The other question is more intriguing: How did the image get on the shroud? Wuenschel and older Roman Catholics theorized that the image was a “vapor-graph,” made by ammonia gasses from the “aloes” (see John 19:39) produced in the damp atmosphere of the tomb. Experiments with aloes do produce a brownish stain similar to that on the shroud. But vapors never rise in straight lines, so any image produced by this process is always badly blurred. The image on the shroud is quite clear.

Ian Wilson, after conferring with two Air Force Academy physicists at Albuquerque, New Mexico, has a more convincing theory. Dr. John Jackson and Dr. Eric Jumper believe the image was burned or scorched by some flash of pure energy from within the shroud, similar to the images scorched on objects in the nuclear blasts at Hiroshima and Nagasaki. It must have been that at the moment of the Resurrection, Jesus’ body was transformed by some energy process unknown to us, but which scorched the image onto the cloth. This is a theory I find quite convincing after studying the evidence.

Then what significance does the Shroud of Turin have for us? Some regard it as only a medieval forgery. Some think it is but another bit of traffic in “holy relics” so characteristic of pious, unsophisticated Catholics. But I believe it is a genuine piece of evidence which corroborates the testimony of the New Testament.

The shroud gives us a reliable picture of the physical appearance of Jesus of Nazareth. For centuries, the question of His personal likeness has intrigued artists, theologians, and common Christian folk. I believe the shroud shows us what Jesus looked like.

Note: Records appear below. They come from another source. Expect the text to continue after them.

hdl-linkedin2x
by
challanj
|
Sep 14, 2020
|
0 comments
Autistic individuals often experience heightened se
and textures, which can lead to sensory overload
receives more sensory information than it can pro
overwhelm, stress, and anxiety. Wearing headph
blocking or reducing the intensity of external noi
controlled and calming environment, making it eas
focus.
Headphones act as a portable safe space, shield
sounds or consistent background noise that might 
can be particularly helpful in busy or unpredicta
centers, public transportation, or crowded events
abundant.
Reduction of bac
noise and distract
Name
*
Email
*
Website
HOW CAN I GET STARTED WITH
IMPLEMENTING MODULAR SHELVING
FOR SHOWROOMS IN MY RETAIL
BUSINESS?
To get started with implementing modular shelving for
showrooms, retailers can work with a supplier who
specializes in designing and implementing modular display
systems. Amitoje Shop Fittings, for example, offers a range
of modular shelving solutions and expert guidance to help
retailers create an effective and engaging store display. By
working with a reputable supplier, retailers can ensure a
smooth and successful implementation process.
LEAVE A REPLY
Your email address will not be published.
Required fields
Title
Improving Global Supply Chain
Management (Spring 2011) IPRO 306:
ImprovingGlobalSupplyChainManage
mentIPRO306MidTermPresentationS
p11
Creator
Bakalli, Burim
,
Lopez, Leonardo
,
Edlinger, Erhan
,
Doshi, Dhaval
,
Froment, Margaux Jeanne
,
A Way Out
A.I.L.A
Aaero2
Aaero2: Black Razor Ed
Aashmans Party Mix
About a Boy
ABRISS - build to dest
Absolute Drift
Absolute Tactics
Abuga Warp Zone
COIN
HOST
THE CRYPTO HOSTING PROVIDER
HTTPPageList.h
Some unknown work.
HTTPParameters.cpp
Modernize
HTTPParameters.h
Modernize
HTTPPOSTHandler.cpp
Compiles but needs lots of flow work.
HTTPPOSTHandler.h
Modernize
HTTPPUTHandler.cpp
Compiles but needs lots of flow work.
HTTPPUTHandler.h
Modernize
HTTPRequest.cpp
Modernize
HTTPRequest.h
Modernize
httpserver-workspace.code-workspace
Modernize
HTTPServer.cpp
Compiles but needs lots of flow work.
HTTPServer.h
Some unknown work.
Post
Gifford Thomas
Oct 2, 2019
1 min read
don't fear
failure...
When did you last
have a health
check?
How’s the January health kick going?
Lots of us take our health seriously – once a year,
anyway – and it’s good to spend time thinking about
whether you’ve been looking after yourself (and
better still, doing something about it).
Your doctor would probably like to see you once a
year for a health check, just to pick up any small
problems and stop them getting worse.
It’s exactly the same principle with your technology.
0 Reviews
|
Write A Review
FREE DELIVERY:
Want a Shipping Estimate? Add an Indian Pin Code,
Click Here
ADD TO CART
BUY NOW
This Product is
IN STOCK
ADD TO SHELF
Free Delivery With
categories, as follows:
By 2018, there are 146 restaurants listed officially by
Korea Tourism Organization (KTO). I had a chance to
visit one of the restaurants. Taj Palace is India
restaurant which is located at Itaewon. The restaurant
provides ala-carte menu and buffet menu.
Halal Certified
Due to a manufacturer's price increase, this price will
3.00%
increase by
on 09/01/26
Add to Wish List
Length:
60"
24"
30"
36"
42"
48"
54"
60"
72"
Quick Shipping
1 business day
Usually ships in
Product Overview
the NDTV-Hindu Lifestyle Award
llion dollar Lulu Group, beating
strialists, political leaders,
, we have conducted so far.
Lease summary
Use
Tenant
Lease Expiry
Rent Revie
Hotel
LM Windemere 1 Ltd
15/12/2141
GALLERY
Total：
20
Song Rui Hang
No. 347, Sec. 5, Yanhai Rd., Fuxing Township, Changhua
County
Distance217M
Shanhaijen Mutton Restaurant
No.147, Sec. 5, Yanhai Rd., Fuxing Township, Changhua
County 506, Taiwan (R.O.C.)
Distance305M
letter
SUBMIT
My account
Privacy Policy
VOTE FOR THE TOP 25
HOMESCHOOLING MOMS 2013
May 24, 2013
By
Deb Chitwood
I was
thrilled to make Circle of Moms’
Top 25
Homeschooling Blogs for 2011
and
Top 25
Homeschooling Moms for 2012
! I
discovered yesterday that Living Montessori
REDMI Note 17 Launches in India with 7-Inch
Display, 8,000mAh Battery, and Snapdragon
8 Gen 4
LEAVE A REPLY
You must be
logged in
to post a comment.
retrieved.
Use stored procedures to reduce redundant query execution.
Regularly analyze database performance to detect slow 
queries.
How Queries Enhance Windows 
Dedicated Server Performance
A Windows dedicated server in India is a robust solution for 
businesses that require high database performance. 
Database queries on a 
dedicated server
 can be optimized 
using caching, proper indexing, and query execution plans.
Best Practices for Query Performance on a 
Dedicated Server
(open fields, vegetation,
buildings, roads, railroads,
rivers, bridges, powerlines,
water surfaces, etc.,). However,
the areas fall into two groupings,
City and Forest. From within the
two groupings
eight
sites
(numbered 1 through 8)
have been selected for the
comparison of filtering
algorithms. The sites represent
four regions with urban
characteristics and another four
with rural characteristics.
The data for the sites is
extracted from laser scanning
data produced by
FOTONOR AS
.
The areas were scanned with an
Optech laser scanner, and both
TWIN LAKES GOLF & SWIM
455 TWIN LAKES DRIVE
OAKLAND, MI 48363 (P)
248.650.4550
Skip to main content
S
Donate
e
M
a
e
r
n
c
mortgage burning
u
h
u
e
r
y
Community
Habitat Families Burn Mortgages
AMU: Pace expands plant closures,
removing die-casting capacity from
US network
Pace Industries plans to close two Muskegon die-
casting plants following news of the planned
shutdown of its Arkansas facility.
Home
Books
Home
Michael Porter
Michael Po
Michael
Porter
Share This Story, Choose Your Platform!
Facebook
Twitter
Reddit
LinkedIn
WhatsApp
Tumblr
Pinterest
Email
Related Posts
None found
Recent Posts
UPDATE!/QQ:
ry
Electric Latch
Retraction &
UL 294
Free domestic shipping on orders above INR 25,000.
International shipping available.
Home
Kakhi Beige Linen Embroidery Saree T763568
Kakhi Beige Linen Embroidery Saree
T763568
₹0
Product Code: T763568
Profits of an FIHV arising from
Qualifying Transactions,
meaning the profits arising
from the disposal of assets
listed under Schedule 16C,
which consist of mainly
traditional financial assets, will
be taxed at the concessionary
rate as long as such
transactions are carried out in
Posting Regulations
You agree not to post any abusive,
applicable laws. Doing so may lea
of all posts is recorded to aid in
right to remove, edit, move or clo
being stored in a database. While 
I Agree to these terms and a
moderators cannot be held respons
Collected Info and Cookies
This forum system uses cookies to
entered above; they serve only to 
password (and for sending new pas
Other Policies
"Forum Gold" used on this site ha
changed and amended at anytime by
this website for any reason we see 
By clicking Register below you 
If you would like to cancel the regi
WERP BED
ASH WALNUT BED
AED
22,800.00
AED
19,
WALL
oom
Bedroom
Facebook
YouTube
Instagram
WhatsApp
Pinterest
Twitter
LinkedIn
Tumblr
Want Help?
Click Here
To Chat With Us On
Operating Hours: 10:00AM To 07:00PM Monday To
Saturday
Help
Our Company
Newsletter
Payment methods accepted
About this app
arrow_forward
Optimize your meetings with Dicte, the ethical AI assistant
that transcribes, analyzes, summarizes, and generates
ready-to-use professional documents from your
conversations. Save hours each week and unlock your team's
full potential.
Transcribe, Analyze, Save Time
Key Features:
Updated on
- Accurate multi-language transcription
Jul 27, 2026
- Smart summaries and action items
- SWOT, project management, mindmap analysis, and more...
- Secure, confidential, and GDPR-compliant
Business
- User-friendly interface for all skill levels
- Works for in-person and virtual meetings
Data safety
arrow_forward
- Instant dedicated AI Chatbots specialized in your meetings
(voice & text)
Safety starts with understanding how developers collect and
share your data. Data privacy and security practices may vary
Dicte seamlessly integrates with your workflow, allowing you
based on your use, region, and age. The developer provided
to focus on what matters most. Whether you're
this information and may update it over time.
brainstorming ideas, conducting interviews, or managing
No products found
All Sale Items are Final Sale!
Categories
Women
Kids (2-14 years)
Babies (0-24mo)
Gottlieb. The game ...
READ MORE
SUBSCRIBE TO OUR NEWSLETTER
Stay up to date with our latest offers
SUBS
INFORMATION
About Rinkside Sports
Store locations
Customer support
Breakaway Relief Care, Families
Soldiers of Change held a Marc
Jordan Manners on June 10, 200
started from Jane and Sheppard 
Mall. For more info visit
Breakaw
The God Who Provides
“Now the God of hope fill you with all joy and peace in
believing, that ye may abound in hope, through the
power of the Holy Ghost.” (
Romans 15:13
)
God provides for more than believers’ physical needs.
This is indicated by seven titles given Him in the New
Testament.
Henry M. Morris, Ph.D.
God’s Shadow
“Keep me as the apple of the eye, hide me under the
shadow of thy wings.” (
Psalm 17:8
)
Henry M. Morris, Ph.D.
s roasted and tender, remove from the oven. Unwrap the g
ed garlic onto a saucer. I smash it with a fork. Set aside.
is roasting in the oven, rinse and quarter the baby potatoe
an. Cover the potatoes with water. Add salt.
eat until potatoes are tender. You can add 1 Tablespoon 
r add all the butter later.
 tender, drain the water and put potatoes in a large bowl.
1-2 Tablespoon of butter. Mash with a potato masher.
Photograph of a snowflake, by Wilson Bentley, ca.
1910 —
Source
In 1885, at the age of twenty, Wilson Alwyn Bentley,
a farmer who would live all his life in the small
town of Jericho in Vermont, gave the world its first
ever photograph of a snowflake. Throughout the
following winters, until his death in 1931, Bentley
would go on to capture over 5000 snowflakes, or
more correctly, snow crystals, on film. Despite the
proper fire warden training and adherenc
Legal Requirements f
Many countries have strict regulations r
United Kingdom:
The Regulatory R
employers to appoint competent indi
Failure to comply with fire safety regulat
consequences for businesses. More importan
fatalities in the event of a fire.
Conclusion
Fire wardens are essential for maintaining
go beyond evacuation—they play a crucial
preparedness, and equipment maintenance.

But more important, the shroud is a piece of historical evidence from the central fact of Christianity: the Resurrection. Let me be quite clear, however: I do not accept the Resurrection because of the shroud. I accept it in faith based on Scripture. But the shroud supports faith and the written Word. It is factual evidence against Bultmann, Willi Marxen, and others who speak of the Resurrection as a myth or legend.

The shroud is the burial cloth of Jesus Christ which underlines the truth of our New Testament faith. More and more scientists accept the authenticity of the shroud, and of the Resurrection which it proclaims. Isn’t it tragic that so many theologians and preachers deny what science now supports?